Let’s journey forward to the 20th century to meet John Nash who provides a mathematical framework to understand how competing interests can reach a balance. The Nash Equilibrium is a state in which no actor has anything to gain by changing their strategy alone, given the strategies of others.

Nash proved that complex, even selfish behaviors can lead to stable systems in which cooperation and competition coexist. It’s a beautiful realization: we don’t need perfect rationality for coherent outcomes—just consistent patterns of behavior.

“An equilibrium point is an n-tuple s such that each player’s mixed strategy maximizes his payoff if the strategies of the others are held fixed. Thus each player’s strategy is optimal against those of the others.”

John Nash, Non-cooperative Games

This fits neatly within praxeozoology. Nash doesn’t ignore animalistic behavior either. He shows how human action, through taming our animal spirits evolves into systems, expectations, and societal norms.

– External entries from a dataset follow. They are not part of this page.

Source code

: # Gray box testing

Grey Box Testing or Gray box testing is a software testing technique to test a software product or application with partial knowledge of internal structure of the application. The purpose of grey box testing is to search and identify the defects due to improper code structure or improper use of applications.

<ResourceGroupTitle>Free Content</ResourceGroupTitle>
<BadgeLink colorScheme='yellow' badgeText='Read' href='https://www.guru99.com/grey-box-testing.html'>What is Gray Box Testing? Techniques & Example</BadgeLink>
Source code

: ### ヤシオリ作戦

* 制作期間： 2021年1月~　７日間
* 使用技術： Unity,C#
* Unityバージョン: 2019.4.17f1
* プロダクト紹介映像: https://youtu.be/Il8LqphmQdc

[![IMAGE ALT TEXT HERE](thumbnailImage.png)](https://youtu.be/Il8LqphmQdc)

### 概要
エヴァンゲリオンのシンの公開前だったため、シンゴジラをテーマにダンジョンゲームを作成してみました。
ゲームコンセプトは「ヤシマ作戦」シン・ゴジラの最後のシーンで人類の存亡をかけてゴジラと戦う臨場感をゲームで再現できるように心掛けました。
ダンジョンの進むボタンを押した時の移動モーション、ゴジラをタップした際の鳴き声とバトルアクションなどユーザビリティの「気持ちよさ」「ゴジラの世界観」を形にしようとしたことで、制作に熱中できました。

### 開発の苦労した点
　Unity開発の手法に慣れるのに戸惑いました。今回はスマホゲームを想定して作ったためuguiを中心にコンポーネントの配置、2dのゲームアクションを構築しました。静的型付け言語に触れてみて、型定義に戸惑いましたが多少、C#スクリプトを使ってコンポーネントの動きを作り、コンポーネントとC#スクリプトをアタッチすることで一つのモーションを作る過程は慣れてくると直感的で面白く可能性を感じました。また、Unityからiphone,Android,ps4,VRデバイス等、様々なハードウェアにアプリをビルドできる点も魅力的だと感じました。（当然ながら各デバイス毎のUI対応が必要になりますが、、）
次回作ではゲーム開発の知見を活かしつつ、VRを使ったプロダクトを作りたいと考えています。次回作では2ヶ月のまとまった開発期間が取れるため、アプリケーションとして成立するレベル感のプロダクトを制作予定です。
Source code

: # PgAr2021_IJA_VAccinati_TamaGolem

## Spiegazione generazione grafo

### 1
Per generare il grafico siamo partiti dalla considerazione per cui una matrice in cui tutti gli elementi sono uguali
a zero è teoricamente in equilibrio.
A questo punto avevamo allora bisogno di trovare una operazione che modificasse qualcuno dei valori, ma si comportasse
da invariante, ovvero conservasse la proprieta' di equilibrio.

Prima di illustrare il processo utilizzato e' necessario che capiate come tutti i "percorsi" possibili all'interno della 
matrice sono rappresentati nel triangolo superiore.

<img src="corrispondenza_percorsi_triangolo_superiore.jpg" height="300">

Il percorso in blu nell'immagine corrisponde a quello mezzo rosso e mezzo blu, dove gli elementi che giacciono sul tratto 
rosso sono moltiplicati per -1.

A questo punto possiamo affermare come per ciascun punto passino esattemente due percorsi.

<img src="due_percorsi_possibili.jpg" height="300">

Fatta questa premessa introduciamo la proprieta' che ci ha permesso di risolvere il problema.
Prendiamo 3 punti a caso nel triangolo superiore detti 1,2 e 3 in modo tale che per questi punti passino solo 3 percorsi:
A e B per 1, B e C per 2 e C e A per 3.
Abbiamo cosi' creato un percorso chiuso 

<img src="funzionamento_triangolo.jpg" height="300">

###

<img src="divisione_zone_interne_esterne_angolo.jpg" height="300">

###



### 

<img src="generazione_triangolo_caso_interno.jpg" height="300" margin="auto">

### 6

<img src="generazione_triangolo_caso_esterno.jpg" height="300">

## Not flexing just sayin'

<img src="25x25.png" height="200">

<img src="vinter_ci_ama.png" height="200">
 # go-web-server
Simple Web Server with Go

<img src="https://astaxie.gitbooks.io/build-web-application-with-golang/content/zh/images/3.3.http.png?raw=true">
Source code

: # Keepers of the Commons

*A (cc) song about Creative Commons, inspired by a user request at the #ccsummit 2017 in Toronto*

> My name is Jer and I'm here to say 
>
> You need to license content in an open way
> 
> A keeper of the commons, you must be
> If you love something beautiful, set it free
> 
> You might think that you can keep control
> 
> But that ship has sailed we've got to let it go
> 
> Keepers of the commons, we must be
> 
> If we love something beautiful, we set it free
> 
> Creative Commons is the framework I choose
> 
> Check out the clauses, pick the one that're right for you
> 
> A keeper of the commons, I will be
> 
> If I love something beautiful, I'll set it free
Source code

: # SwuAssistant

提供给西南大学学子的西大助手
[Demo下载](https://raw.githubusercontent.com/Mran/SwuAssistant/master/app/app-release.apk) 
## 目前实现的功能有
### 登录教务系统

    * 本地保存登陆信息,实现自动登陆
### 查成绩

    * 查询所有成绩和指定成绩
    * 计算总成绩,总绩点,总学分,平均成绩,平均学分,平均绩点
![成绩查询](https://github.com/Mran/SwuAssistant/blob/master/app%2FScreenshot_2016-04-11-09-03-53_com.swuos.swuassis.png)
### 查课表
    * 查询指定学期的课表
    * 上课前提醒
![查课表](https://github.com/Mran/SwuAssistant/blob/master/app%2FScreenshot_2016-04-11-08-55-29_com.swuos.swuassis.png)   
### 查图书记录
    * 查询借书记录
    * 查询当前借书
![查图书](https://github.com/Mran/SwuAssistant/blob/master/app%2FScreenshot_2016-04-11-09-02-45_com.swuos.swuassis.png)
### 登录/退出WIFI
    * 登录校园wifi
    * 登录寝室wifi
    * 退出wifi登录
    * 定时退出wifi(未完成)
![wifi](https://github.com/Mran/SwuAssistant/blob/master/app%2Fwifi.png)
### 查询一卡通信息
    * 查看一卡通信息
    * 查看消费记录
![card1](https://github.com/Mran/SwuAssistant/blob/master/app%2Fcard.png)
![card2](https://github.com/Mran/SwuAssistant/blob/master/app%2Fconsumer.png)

Rothbard and the Action Principle

For the Austrian School, Murray Rothbard extended Ludwig von Mises’ ideas into a comprehensive theory of human action. Praxeology, in this tradition, views all economic behavior as intentional, purposeful, and deeply personal.

Rothbard’s brilliance lies in defending subjectivity. He didn’t claim humans always act rationally, only that they act according to their values, even if those values seem strange or contradictory from the outside

As well as instinctually, we know this to be true empirically: acting like an asshat bears a real cost. What is human interaction if not trading something of value for other, even more valuable things? Praxeozoologically speaking, modifying and compartmentalizing our behavior to best respond to the game afoot.

“Selection will discriminate against the cheater if cheating has later adverse effects on his life which outweigh the benefit of not reciprocating.”

Robert L. Trivers, The Evolution of Reciprocal Altruism (1971)

To deny our (albeit tamed) animal spirits is to discard what made humans the apex predator in the first place: the ability to empathise with irrational actors and tweak our behavior fittingly. Politics, essentially.

Your desire for fame, your fear of missing out, your desire to be lovely are not glitches but survival heuristics from your inner animal.

“Even apart from the instability due to speculation, there is the instability due to the characteristic of human nature that a large proportion of our positive activities depend on spontaneous optimism rather than on a mathematical expectation, whether moral or hedonistic or economic. Most, probably, of our decisions to do something positive… can only be taken as a result of animal spirits—a spontaneous urge to action rather than inaction, and not as the outcome of a weighted average of quantitative benefits multiplied by quantitative probabilities.”

—John Maynard Keynes, The General Theory of Employment, Interest and Money

Hayek and Subjective Value

To fence in our theoretical zoo, F.A. Hayek brings in the insight that value is never objective. It’s personal, contextual, and constantly changing.

Hayek argued that prices are a communication system—signals passed through the noise of time, place, and ignorance. However, this also means that those signals are interpreted and garbled by deeply flawed, emotional, and instinctive creatures.

Through praxeozoology, Hayek’s insight becomes even more powerful. Markets don’t merely reflect supply and demand—they reflect fear, lust, pride, nostalgia, and pain.

Prices are stories of our conquest to tame our animal spirits in pursuit of better individual outcomes.

Praxeozoology isn’t a rejection of praxeology or rational economics—it’s an expansion of them. It reminds us that we are neither angels nor computers, but animals who act. We evolved to survive, signal, and navigate uncertainty, not to be perfectly consistent or purely logical.

By weaving together the timeless insights of Chydenius, Smith, Nash, Mises, Rothbard, Trivers, Keynes, Hayek, and many others, we begin to see a more complete picture of human behavior. One that is layered, intuitive, emotional, and most importantly, alive.